Ozone smog: ministers agree to limit emissions from paints and varnishes

On 27 October, the Environment Council reached a political agreement limiting the emissions of volatile organic compounds in paints, varnishes and vehicle refinishing products.

The Council adopted the political agreement with the following amendments:

  • by 31 December 2008, the Commission will prepare a report that will examine the possible introduction of a further reduction of vehicle finishing products;
  • the Member States will have to present reports on their monitoring to the Commission 18 months after the dates for compliance with the new limits (mid-2008 for the first phase, and mid-2012 for the second);
  • in 2008, the Commission will review any new element in relation to the socio-economic impact of the application of phase II.

 

The Greek minister abstained because his country wanted climatic conditions in Southern countries to be taken into consideration. Athens also requested a special five-year derogation for the implementation of the Directive but this was refused.

 

Volatile organic compounds (VOCs) are organic chemicals that can be emitted as gases from certain solids or liquids, such as paints, lacquers and cleaning supplies. They are one of the main sources of ground-level ozone pollution in hot summers.

In a report released on 24 October, the European Environment Agency warned that the European heatwave of the summer of 2003 led to the highest number of ozone incidents experienced in Europe for a decade. The Agency also underlined that this situation is likely to repeat itself in the near future.
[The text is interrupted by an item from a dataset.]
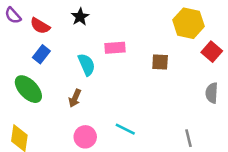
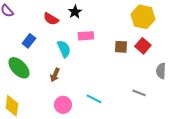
black star: (80, 17) -> (75, 12), moved
red semicircle: (40, 26) -> (51, 19), moved
red square: (212, 52) -> (143, 46), moved
gray line: (188, 138) -> (139, 93), moved, turned -56

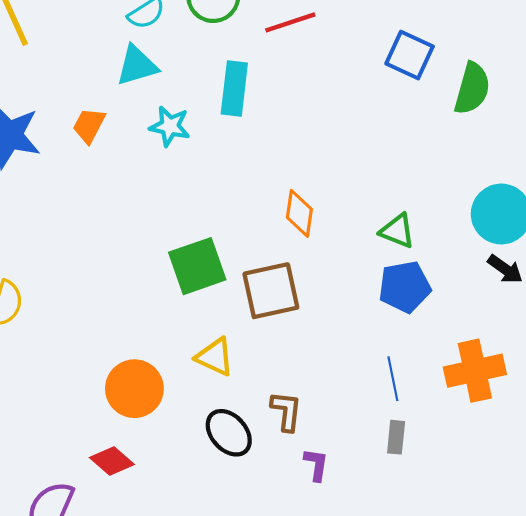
In January 2003, the Commission presented a new proposal to reduce the content of VOCs in decorative paints and varnishes by about 50 per cent per year. The proposal aims to reduce VOC emissions by setting maximum values for the VOC content in certain categories of decorative paints and vehicle refinishing products. These limits would be introduced in two phases: the first from 1 January 2007, the second from 2010. The stricter limits would be mandatory for the marketing of these products within the EU. Member States would be obliged to set up a monitoring programme and would have to report regularly to the Commission on how they were implementing this legislation.

 

  • The Council will formally adopt this agreement as a common position after having taken into account the Parliament's first reading;
  • The proposal will then start its second round in the European Parliament.